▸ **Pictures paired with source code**
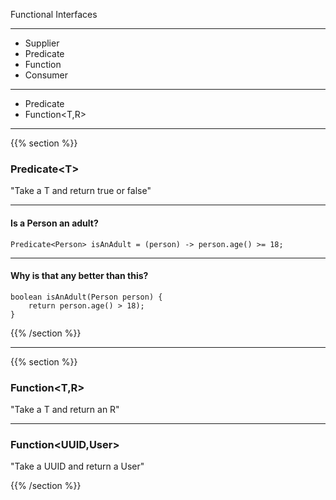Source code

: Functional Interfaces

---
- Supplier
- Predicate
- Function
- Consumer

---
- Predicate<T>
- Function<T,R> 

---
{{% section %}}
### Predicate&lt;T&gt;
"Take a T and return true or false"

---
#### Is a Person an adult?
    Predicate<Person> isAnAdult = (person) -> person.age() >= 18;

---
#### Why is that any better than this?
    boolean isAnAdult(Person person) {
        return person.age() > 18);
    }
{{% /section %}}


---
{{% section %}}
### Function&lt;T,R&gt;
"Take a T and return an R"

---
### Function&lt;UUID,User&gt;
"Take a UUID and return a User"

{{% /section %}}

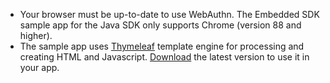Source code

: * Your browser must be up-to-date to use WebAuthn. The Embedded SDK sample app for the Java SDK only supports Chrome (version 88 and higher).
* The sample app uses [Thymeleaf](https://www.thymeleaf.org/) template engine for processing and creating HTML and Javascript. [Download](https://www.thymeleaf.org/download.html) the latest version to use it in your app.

▸ **What you will do**
Each line from the one holding "### Function&lt;UUID,User&gt;" to the end of the records above must be copied exactly; the pictures must not be copied.

▸ **Exercise response**
### Function&lt;UUID,User&gt;
"Take a UUID and return a User"

{{% /section %}}

Source code

: * Your browser must be up-to-date to use WebAuthn. The Embedded SDK sample app for the Java SDK only supports Chrome (version 88 and higher).
* The sample app uses [Thymeleaf](https://www.thymeleaf.org/) template engine for processing and creating HTML and Javascript. [Download](https://www.thymeleaf.org/download.html) the latest version to use it in your app.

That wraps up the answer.